3. In hoger beroep heeft appellant zich op hierna te bespreken gronden tegen de aangevallen uitspraak gekeerd.
4. De Raad komt tot de volgende beoordeling.
4.1.
Wat appellant in hoger beroep heeft aangevoerd, is grotendeels een herhaling van wat hij aan zijn beroep bij de rechtbank ten grondslag heeft gelegd. De rechtbank heeft deze beroepsgronden in de aangevallen uitspraak afdoende behandeld. De Raad onderschrijft het oordeel van de rechtbank en de daaraan ten grondslag gelegde overwegingen. De Raad voegt hier het volgende aan toe.
4.2.1.
Appellant heeft in hoger beroep betoogd dat de minister dusdanig onzorgvuldig heeft gehandeld dat sprake is van strijd met de artikelen 41 en 42 van het Handvest van de grondrechten van de Europese Unie (Handvest). Dit betoog slaagt niet. In artikel 51 van het Handvest is het toepassingsgebied van het Handvest afgebakend. In het eerste lid van dit artikel is neergelegd dat de bepalingen van het Handvest zijn gericht tot de instellingen, organen en instanties van de Unie met inachtneming van het subsidiariteitsbeginsel, alsmede, uitsluitend wanneer zij het recht van de Unie ten uitvoer brengen, tot de lidstaten. [1] In dit geval is uitvoering van enige bepaling van Unierecht niet aan de orde.
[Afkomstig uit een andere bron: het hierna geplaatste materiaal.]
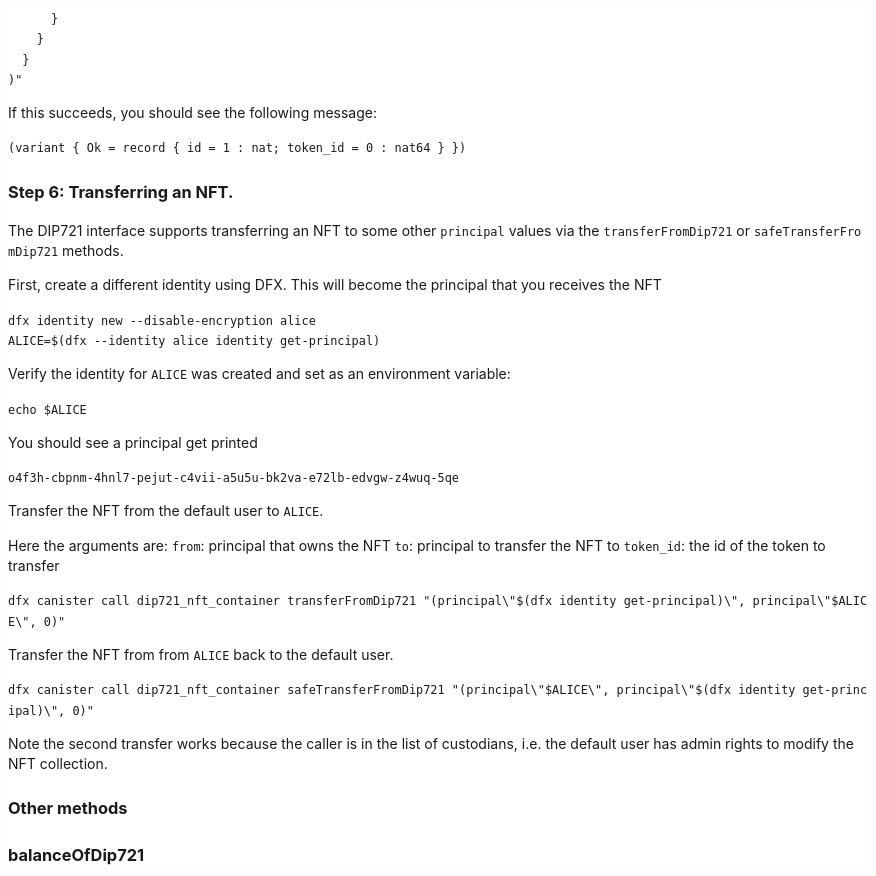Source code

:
```
      }
    }
  }
)"
```

If this succeeds, you should see the following message:

```
(variant { Ok = record { id = 1 : nat; token_id = 0 : nat64 } })
```

 ### Step 6: Transferring an NFT.
The DIP721 interface supports transferring an NFT to some other `principal` values via the `transferFromDip721` or `safeTransferFromDip721` methods.

First, create a different identity using DFX. This will become the principal that you receives the NFT

```
dfx identity new --disable-encryption alice
ALICE=$(dfx --identity alice identity get-principal)
```

Verify the identity for `ALICE` was created and set as an environment variable:
```
echo $ALICE
```

You should see a principal get printed
```
o4f3h-cbpnm-4hnl7-pejut-c4vii-a5u5u-bk2va-e72lb-edvgw-z4wuq-5qe
```

Transfer the NFT from the default user to `ALICE`. 

Here the arguments are:
`from`: principal that owns the NFT
`to`: principal to transfer the NFT to
`token_id`: the id of the token to transfer

```
dfx canister call dip721_nft_container transferFromDip721 "(principal\"$(dfx identity get-principal)\", principal\"$ALICE\", 0)"
```

Transfer the NFT from from `ALICE` back to the default user.

```
dfx canister call dip721_nft_container safeTransferFromDip721 "(principal\"$ALICE\", principal\"$(dfx identity get-principal)\", 0)"
```
Note the second transfer works because the caller is in the list of custodians, i.e. the default user has admin rights to modify the NFT collection.

### Other methods

 ### balanceOfDip721
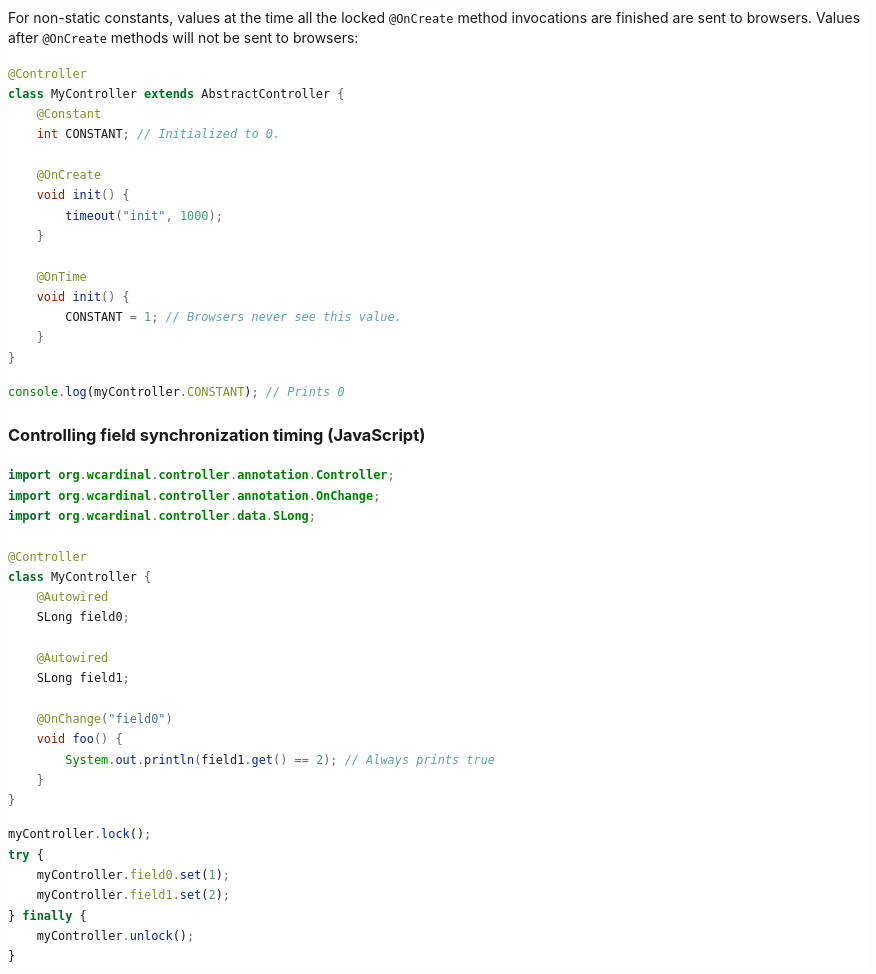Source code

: For non-static constants, values at the time all the locked `@OnCreate` method invocations are finished are sent to browsers.
Values after `@OnCreate` methods will not be sent to browsers:

```java
@Controller
class MyController extends AbstractController {
	@Constant
	int CONSTANT; // Initialized to 0.

	@OnCreate
	void init() {
		timeout("init", 1000);
	}

	@OnTime
	void init() {
		CONSTANT = 1; // Browsers never see this value.
	}
}
```

```javascript
console.log(myController.CONSTANT); // Prints 0
```

### Controlling field synchronization timing (JavaScript)

```java
import org.wcardinal.controller.annotation.Controller;
import org.wcardinal.controller.annotation.OnChange;
import org.wcardinal.controller.data.SLong;

@Controller
class MyController {
	@Autowired
	SLong field0;

	@Autowired
	SLong field1;

	@OnChange("field0")
	void foo() {
		System.out.println(field1.get() == 2); // Always prints true
	}
}
```

```javascript
myController.lock();
try {
	myController.field0.set(1);
	myController.field1.set(2);
} finally {
	myController.unlock();
}
```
De bepalingen van het Handvest kunnen daarom in deze zaak geen toepassing vinden.
4.2.2.
Voor zover appellant heeft betoogd dat de rechtbank in strijd met artikel 6 van het Europees Verdrag tot bescherming van de rechten van de mens en de fundamentele vrijheden (EVRM) heeft gehandeld door ondanks de geconstateerde gebreken in de besluitvorming niet tot vernietiging van het bestreden besluit over te gaan, wordt hij hier niet in gevolgd. Zoals uit 4.1 volgt onderschrijft de Raad de overwegingen van de rechtbank. De rechtbank heeft de geconstateerde gebreken kunnen passeren met artikel 6:22 van de Awb. Appellant heeft niet aannemelijk gemaakt dat hij hierdoor in zijn belangen is geschaad. Van strijd met artikel 6 van het EVRM is niet gebleken.
4.3.
Het betoog van appellant dat hij geen getuigen kon laten horen, omdat hem bij besluit van 27 september 2018 was opgedragen niet met anderen over deze zaak te communiceren, slaagt niet. Weliswaar is in het onder 1.9 vermelde besluit van 17 december 2019 niet expliciet vermeld dat ook het contactverbod is opgeheven, maar dit volgt wel uit de mededeling dat de grondslag van het besluit van 27 september 2018 is komen te vervallen. Ook uit het verweerschrift in de bezwaarfase blijkt dat het appellant vrijstond om contact met eventuele getuigen op te nemen en hen te laten horen.
4.4.
Tot slot heeft appellant in hoger beroep naar voren gebracht dat hem ten onrechte als plichtsverzuim is verweten het niet registeren en archiveren van een besluit in INDIGO. Daarover wordt overwogen dat in het onder 1.6 vermelde rapport van 11 februari 2019 uiteen is gezet dat in een door appellant behandelde bezwaarprocedure de beslissing op bezwaar niet is geregistreerd en gearchiveerd in INDIGO. Uit de in INDIGO opgeslagen metadata kon worden afgeleid dat appellant de beslissing op bezwaar had opgesteld. Verder is vermeld dat de beslissing op bezwaar op naam stond van een collega en dat die collega heeft verklaard niet bekend te zijn met deze beslissing. Aan de niet onderbouwde stelling van appellant dat hij deze gedraging niet heeft begaan, gaat de Raad onder deze omstandigheden voorbij.
4.5.
Uit het voorgaande volgt dat het hoger beroep niet slaagt en dat de aangevallen uitspraak zal worden bevestigd.
5. Voor een veroordeling in de proceskosten bestaat geen aanleiding.

BESLISSING

De Centrale Raad van Beroep bevestigt de aangevallen uitspraak.
Deze uitspraak is gedaan door Y. Sneevliet als voorzitter en L.M. Tobé en M. Wolfrat als leden, in tegenwoordigheid van D. Al-Zubaidi als griffier. De beslissing is uitgesproken in het openbaar op 12 januari 2023.
(getekend) Y. Sneevliet
(getekend) D. Al-Zubaidi

Voetnoten

1.Zie de uitspraak van 7 december 2012, ECLI:NL:CRVB:2012:BY5567.